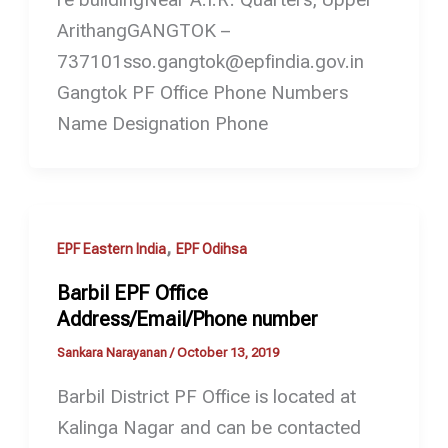
ArithangGANGTOK –
737101sso.gangtok@epfindia.gov.in
Gangtok PF Office Phone Numbers
Name Designation Phone
,
EPF Eastern India
EPF Odihsa
Barbil EPF Office
Address/Email/Phone number
Sankara Narayanan
/
October 13, 2019
Barbil District PF Office is located at
Kalinga Nagar and can be contacted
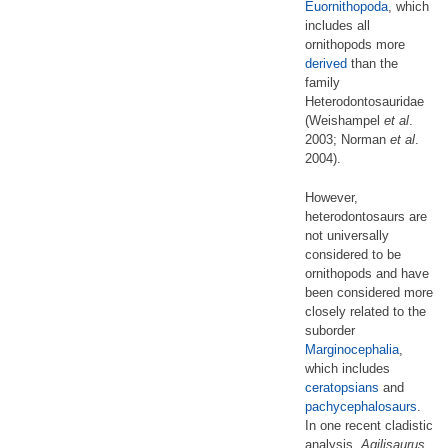
Euornithopoda
, which
includes all
ornithopods more
derived
than the
family
Heterodontosauridae
(Weishampel
et al
.
2003; Norman
et al
.
2004).
However,
heterodontosaurs are
not universally
considered to be
ornithopods and have
been considered more
closely related to the
suborder
Marginocephalia
,
which includes
ceratopsians
and
pachycephalosaurs
.
In one recent cladistic
analysis,
Agilisaurus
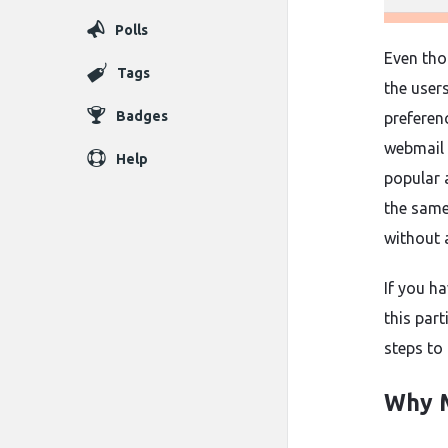
Polls
Even th
Tags
the user
Badges
preferen
webmail 
Help
popular 
the sam
without 
If you ha
this par
steps to
Why M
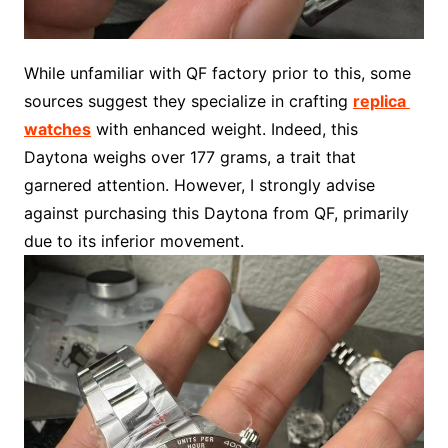
While unfamiliar with QF factory prior to this, some
sources suggest they specialize in crafting
replica
watches
with enhanced weight. Indeed, this
Daytona weighs over 177 grams, a trait that
garnered attention. However, I strongly advise
against purchasing this Daytona from QF, primarily
due to its inferior movement.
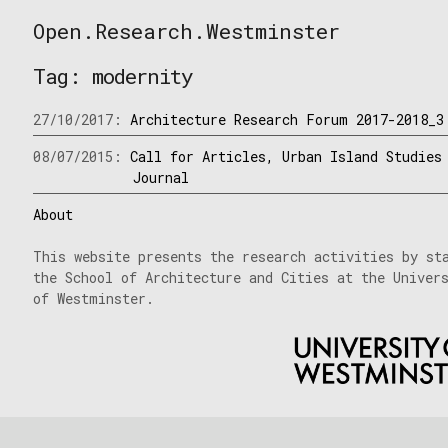
Skip
Open.Research.Westminster
to
Open
content
Research
Tag:
modernity
Westminster
27/10/2017:
Architecture Research Forum 2017-2018_3
08/07/2015:
Call for Articles, Urban Island Studies
Journal
About
This website presents the research activities by st
the School of Architecture and Cities at the Univer
of Westminster.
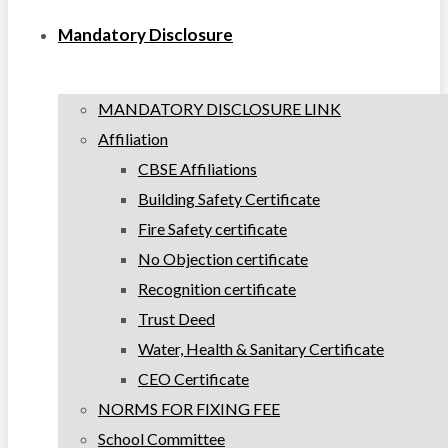
Mandatory Disclosure
MANDATORY DISCLOSURE LINK
Affiliation
CBSE Affiliations
Building Safety Certificate
Fire Safety certificate
No Objection certificate
Recognition certificate
Trust Deed
Water, Health & Sanitary Certificate
CEO Certificate
NORMS FOR FIXING FEE
School Committee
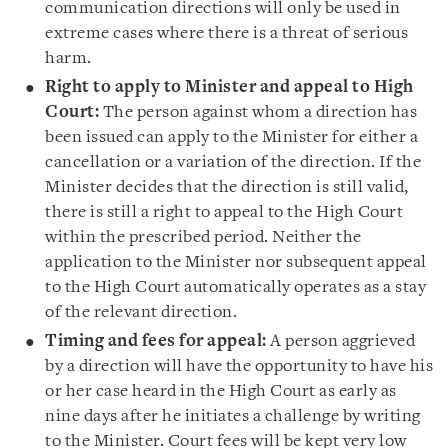
communication directions will only be used in
extreme cases where there is a threat of serious
harm.
Right to apply to Minister and appeal to High
Court:
The person against whom a direction has
been issued can apply to the Minister for either a
cancellation or a variation of the direction. If the
Minister decides that the direction is still valid,
there is still a right to appeal to the High Court
within the prescribed period. Neither the
application to the Minister nor subsequent appeal
to the High Court automatically operates as a stay
of the relevant direction.
Timing and fees for appeal:
A person aggrieved
by a direction will have the opportunity to have his
or her case heard in the High Court as early as
nine days after he initiates a challenge by writing
to the Minister. Court fees will be kept very low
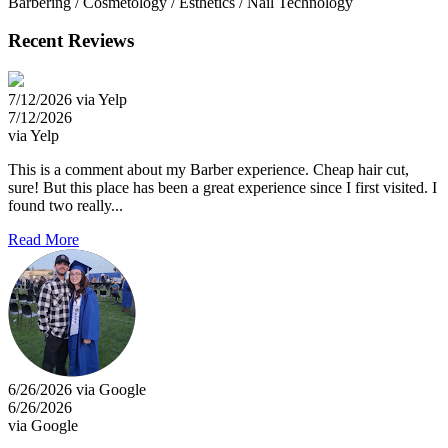
Barbering / Cosmetology / Esthetics / Nail Technology
Recent Reviews
7/12/2026 via Yelp
7/12/2026
via Yelp
This is a comment about my Barber experience. Cheap hair cut,
sure! But this place has been a great experience since I first visited. I
found two really...
Read More
6/26/2026 via Google
6/26/2026
via Google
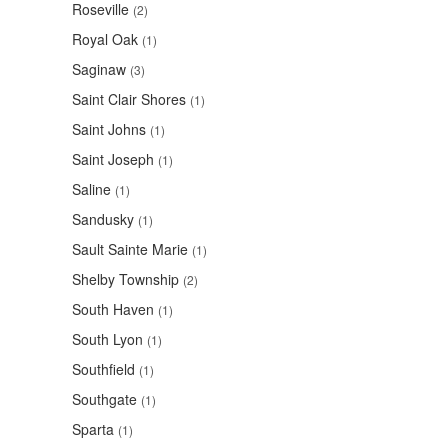
Roseville
(2)
Royal Oak
(1)
Saginaw
(3)
Saint Clair Shores
(1)
Saint Johns
(1)
Saint Joseph
(1)
Saline
(1)
Sandusky
(1)
Sault Sainte Marie
(1)
Shelby Township
(2)
South Haven
(1)
South Lyon
(1)
Southfield
(1)
Southgate
(1)
Sparta
(1)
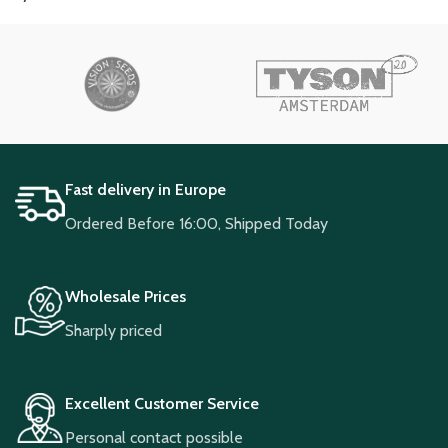
Fast delivery in Europe
Ordered Before 16:00, Shipped Today
Wholesale Prices
Sharply priced
Excellent Customer Service
Personal contact possible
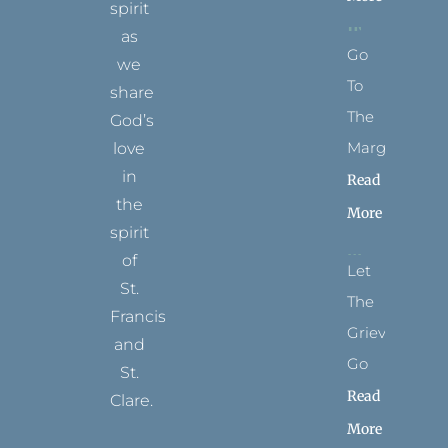
spirit
as
Go
we
To
share
The
God’s
Margins
love
in
Read
the
More
spirit
of
Let
St.
The
Francis
Grievance
and
Go
St.
Read
Clare.
More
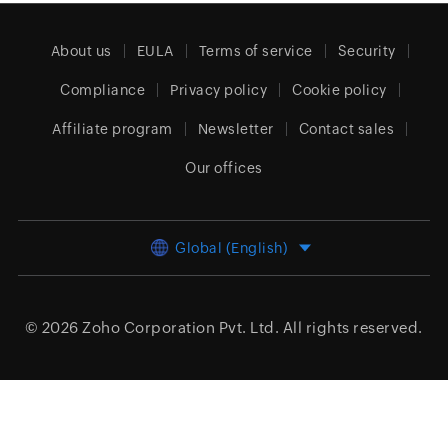
About us
EULA
Terms of service
Security
Compliance
Privacy policy
Cookie policy
Affiliate program
Newsletter
Contact sales
Our offices
Global (English)
© 2026
Zoho Corporation Pvt. Ltd.
All rights reserved.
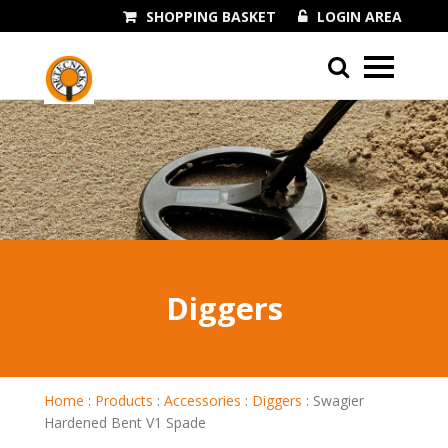
SHOPPING BASKET
LOGIN AREA
01243 545060
Diggers
Home
:
Products
:
Accessories
:
Diggers
:
Swagier
Hardened Bent V1 Spade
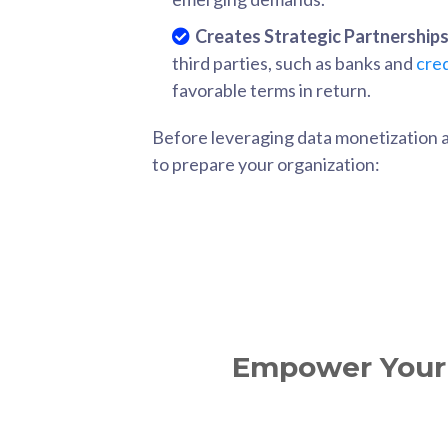
Creates Strategic Partnerships
third parties, such as banks and
cred
favorable terms in return.
Before leveraging data monetization and
to prepare your organization:
Empower Your 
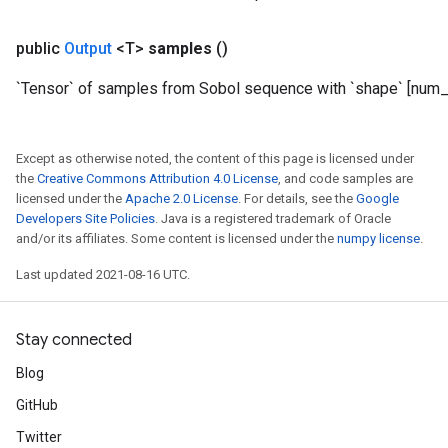
public
Output
<T>
samples
()
`Tensor` of samples from Sobol sequence with `shape` [num_r
Except as otherwise noted, the content of this page is licensed under
the
Creative Commons Attribution 4.0 License
, and code samples are
licensed under the
Apache 2.0 License
. For details, see the
Google
Developers Site Policies
. Java is a registered trademark of Oracle
and/or its affiliates. Some content is licensed under the
numpy license
.
Last updated 2021-08-16 UTC.
Stay connected
Blog
GitHub
Twitter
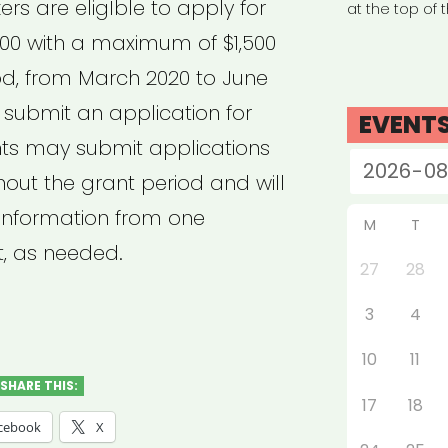
rs are eligIble to apply for
at the top of 
00 with a maximum of $1,500
od, from March 2020 to June
 submit an application for
EVENT
ts may submit applications
out the grant period and will
 information from one
M
T
t, as needed.
27
28
3
4
10
11
SHARE THIS:
17
18
cebook
X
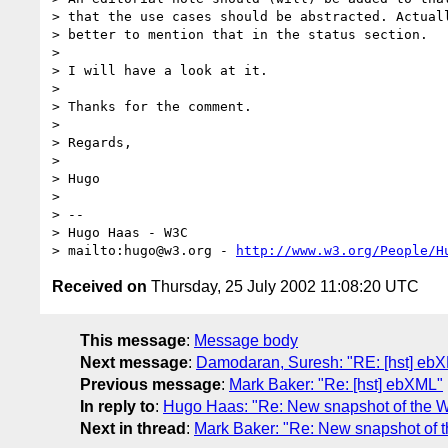
> that the use cases should be abstracted. Actuall
> better to mention that in the status section.

>

> I will have a look at it.

>

> Thanks for the comment.

>

> Regards,

>

> Hugo

>

> --

> Hugo Haas - W3C

> mailto:hugo@w3.org - 
http://www.w3.org/People/H
Received on
Thursday, 25 July 2002 11:08:20 UTC
This message
:
Message body
Next message
:
Damodaran, Suresh: "RE: [hst] eb
Previous message
:
Mark Baker: "Re: [hst] ebXML"
In reply to
:
Hugo Haas: "Re: New snapshot of the W
Next in thread
:
Mark Baker: "Re: New snapshot of 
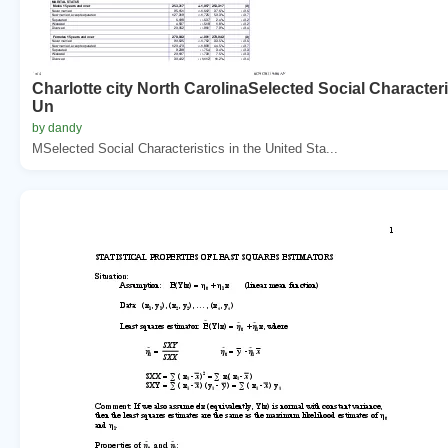
Charlotte city North CarolinaSelected Social Characteri
Un
by dandy
MSelected Social Characteristics in the United Sta...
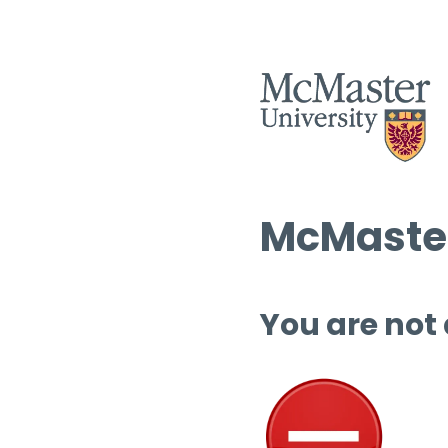
McMaster
You are not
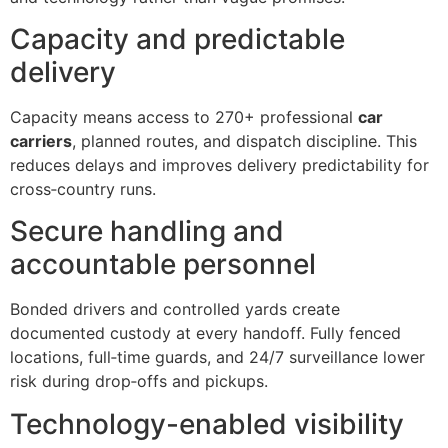
Capacity and predictable
delivery
Capacity means access to 270+ professional
car
carriers
, planned routes, and dispatch discipline. This
reduces delays and improves delivery predictability for
cross‑country runs.
Secure handling and
accountable personnel
Bonded drivers and controlled yards create
documented custody at every handoff. Fully fenced
locations, full‑time guards, and 24/7 surveillance lower
risk during drop‑offs and pickups.
Technology-enabled visibility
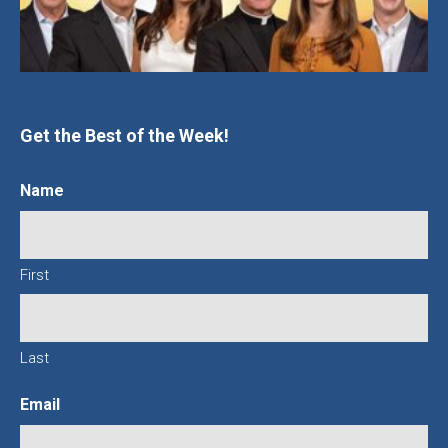
Get the Best of the Week!
Name
First
Last
Email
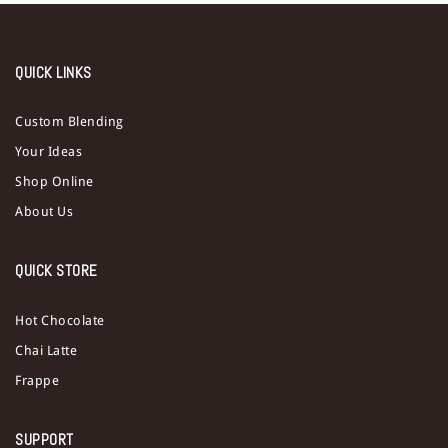
QUICK LINKS
Custom Blending
Your Ideas
Shop Online
About Us
QUICK STORE
Hot Chocolate
Chai Latte
Frappe
SUPPORT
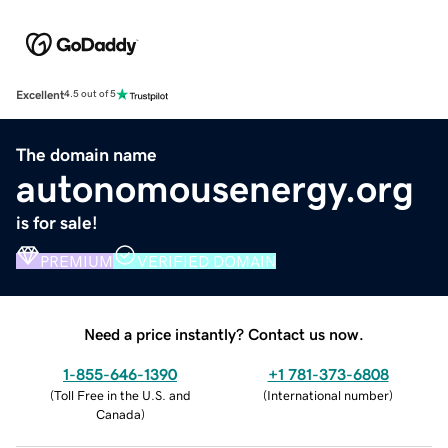
Excellent
4.5 out of 5
The domain name
autonomousenergy.org
is for sale!
PREMIUM
VERIFIED DOMAIN
Need a price instantly? Contact us now.
1-855-646-1390
+1 781-373-6808
(
Toll Free in the U.S. and
(
International number
)
Canada
)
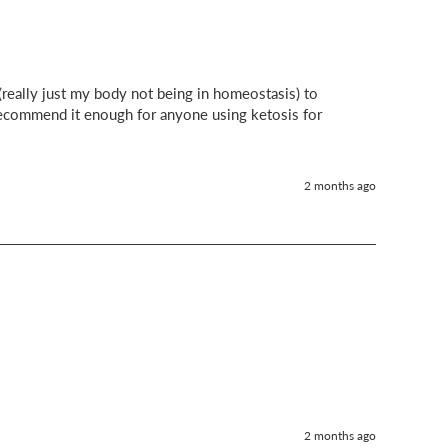
eally just my body not being in homeostasis) to 
ecommend it enough for anyone using ketosis for 
2 months ago
2 months ago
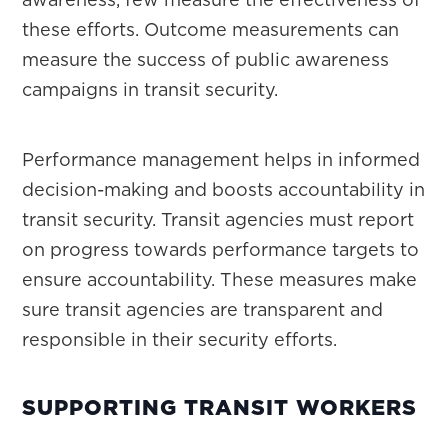
these efforts. Outcome measurements can
measure the success of public awareness
campaigns in transit security.
Performance management helps in informed
decision-making and boosts accountability in
transit security. Transit agencies must report
on progress towards performance targets to
ensure accountability. These measures make
sure transit agencies are transparent and
responsible in their security efforts.
SUPPORTING TRANSIT WORKERS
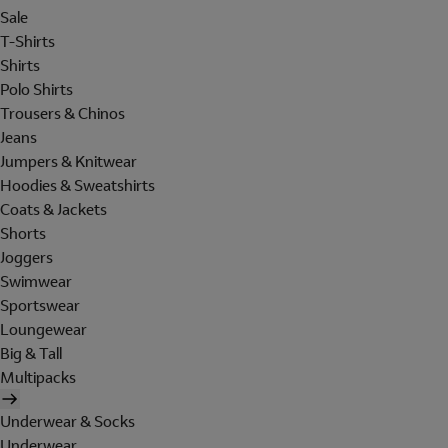
Sale
T-Shirts
Shirts
Polo Shirts
Trousers & Chinos
Jeans
Jumpers & Knitwear
Hoodies & Sweatshirts
Coats & Jackets
Shorts
Joggers
Swimwear
Sportswear
Loungewear
Big & Tall
Multipacks
Underwear & Socks
Underwear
......
**Activity:**
Give back the text from all of the records above, line for line and unchanged, leaving out the pictures.

**Exercise output:**
ArithangGANGTOK –
737101sso.gangtok@epfindia.gov.in
Gangtok PF Office Phone Numbers
Name Designation Phone
,
EPF Eastern India
EPF Odihsa
Barbil EPF Office
Address/Email/Phone number
Sankara Narayanan
/
October 13, 2019
Barbil District PF Office is located at
Kalinga Nagar and can be contacted
Euornithopoda
, which
includes all
ornithopods more
derived
than the
family
Heterodontosauridae
(Weishampel
et al
.
2003; Norman
et al
.
2004).
However,
heterodontosaurs are
not universally
considered to be
ornithopods and have
been considered more
closely related to the
suborder
Marginocephalia
,
which includes
ceratopsians
and
pachycephalosaurs
.
In one recent cladistic
analysis,
Agilisaurus
Polls
Even th
Tags
the user
Badges
preferen
webmail 
Help
popular 
the sam
without 
If you ha
this par
steps to
Why M
While unfamiliar with QF factory prior to this, some
sources suggest they specialize in crafting
replica
watches
with enhanced weight. Indeed, this
Daytona weighs over 177 grams, a trait that
garnered attention. However, I strongly advise
against purchasing this Daytona from QF, primarily
due to its inferior movement.
Skip
Open.Research.Westminster
to
Open
content
Research
Tag:
modernity
Westminster
27/10/2017:
Architecture Research Forum 2017-2018_3
08/07/2015:
Call for Articles, Urban Island Studies
Journal
About
This website presents the research activities by st
the School of Architecture and Cities at the Univer
of Westminster.
Mandatory Disclosure
MANDATORY DISCLOSURE LINK
Affiliation
CBSE Affiliations
Building Safety Certificate
Fire Safety certificate
No Objection certificate
Recognition certificate
Trust Deed
Water, Health & Sanitary Certificate
CEO Certificate
NORMS FOR FIXING FEE
School Committee
communication directions will only be used in
extreme cases where there is a threat of serious
harm.
Right to apply to Minister and appeal to High
Court:
The person against whom a direction has
been issued can apply to the Minister for either a
cancellation or a variation of the direction. If the
Minister decides that the direction is still valid,
there is still a right to appeal to the High Court
within the prescribed period. Neither the
application to the Minister nor subsequent appeal
to the High Court automatically operates as a stay
of the relevant direction.
Timing and fees for appeal:
A person aggrieved
by a direction will have the opportunity to have his
or her case heard in the High Court as early as
nine days after he initiates a challenge by writing
to the Minister. Court fees will be kept very low
Barbering / Cosmetology / Esthetics / Nail Technology
Recent Reviews
7/12/2026 via Yelp
7/12/2026
via Yelp
This is a comment about my Barber experience. Cheap hair cut,
sure! But this place has been a great experience since I first visited. I
found two really...
Read More
6/26/2026 via Google
6/26/2026
via Google
Roseville
(2)
Royal Oak
(1)
Saginaw
(3)
Saint Clair Shores
(1)
Saint Johns
(1)
Saint Joseph
(1)
Saline
(1)
Sandusky
(1)
Sault Sainte Marie
(1)
Shelby Township
(2)
South Haven
(1)
South Lyon
(1)
Southfield
(1)
Southgate
(1)
Sparta
(1)
Fast delivery in Europe
Ordered Before 16:00, Shipped Today
Wholesale Prices
Sharply priced
Excellent Customer Service
Personal contact possible
spirit
as
Go
we
To
share
The
God’s
Margins
love
in
Read
the
More
spirit
of
Let
St.
The
Francis
Grievance
and
Go
St.
Read
Clare.
More
About us
EULA
Terms of service
Security
Compliance
Privacy policy
Cookie policy
Affiliate program
Newsletter
Contact sales
Our offices
Global (English)
© 2026
Zoho Corporation Pvt. Ltd.
All rights reserved.
SHOPPING BASKET
LOGIN AREA
01243 545060
Diggers
Home
:
Products
:
Accessories
:
Diggers
:
Swagier
Hardened Bent V1 Spade
Creates Strategic Partnerships
third parties, such as banks and
cred
favorable terms in return.
Before leveraging data monetization and
to prepare your organization:
Empower Your 
public
Output
<T>
samples
()
`Tensor` of samples from Sobol sequence with `shape` [num_r
Except as otherwise noted, the content of this page is licensed under
the
Creative Commons Attribution 4.0 License
, and code samples are
licensed under the
Apache 2.0 License
. For details, see the
Google
Developers Site Policies
. Java is a registered trademark of Oracle
and/or its affiliates. Some content is licensed under the
numpy license
.
Last updated 2021-08-16 UTC.
Stay connected
Blog
GitHub
Twitter
rs are eligIble to apply for
at the top of 
00 with a maximum of $1,500
od, from March 2020 to June
 submit an application for
EVENT
ts may submit applications
out the grant period and will
 information from one
M
T
t, as needed.
27
28
3
4
10
11
SHARE THIS:
17
18
cebook
X
> that the use cases should be abstracted. Actuall
> better to mention that in the status section.

>

> I will have a look at it.

>

> Thanks for the comment.

>

> Regards,

>

> Hugo

>

> --

> Hugo Haas - W3C

> mailto:hugo@w3.org - 
http://www.w3.org/People/H
Received on
Thursday, 25 July 2002 11:08:20 UTC
This message
:
Message body
Next message
:
Damodaran, Suresh: "RE: [hst] eb
Previous message
:
Mark Baker: "Re: [hst] ebXML"
In reply to
:
Hugo Haas: "Re: New snapshot of the W
Next in thread
:
Mark Baker: "Re: New snapshot of 
Charlotte city North CarolinaSelected Social Characteri
Un
by dandy
MSelected Social Characteristics in the United Sta...
McMaster
You are not
Capacity and predictable
delivery
Capacity means access to 270+ professional
car
carriers
, planned routes, and dispatch discipline. This
reduces delays and improves delivery predictability for
cross‑country runs.
Secure handling and
accountable personnel
Bonded drivers and controlled yards create
documented custody at every handoff. Fully fenced
locations, full‑time guards, and 24/7 surveillance lower
risk during drop‑offs and pickups.
Technology-enabled visibility
Get the Best of the Week!
Name
First
Last
Email
QUICK LINKS
Custom Blending
Your Ideas
Shop Online
About Us
QUICK STORE
Hot Chocolate
Chai Latte
Frappe
SUPPORT
Excellent
4.5 out of 5
The domain name
autonomousenergy.org
is for sale!
PREMIUM
VERIFIED DOMAIN
Need a price instantly? Contact us now.
1-855-646-1390
+1 781-373-6808
(
Toll Free in the U.S. and
(
International number
)
Canada
)
eally just my body not being in homeostasis) to 
ecommend it enough for anyone using ketosis for 
2 months ago
2 months ago
these efforts. Outcome measurements can
measure the success of public awareness
campaigns in transit security.
Performance management helps in informed
decision-making and boosts accountability in
transit security. Transit agencies must report
on progress towards performance targets to
ensure accountability. These measures make
sure transit agencies are transparent and
responsible in their security efforts.
SUPPORTING TRANSIT WORKERS
Sale
T-Shirts
Shirts
Polo Shirts
Trousers & Chinos
Jeans
Jumpers & Knitwear
Hoodies & Sweatshirts
Coats & Jackets
Shorts
Joggers
Swimwear
Sportswear
Loungewear
Big & Tall
Multipacks
Underwear & Socks
Underwear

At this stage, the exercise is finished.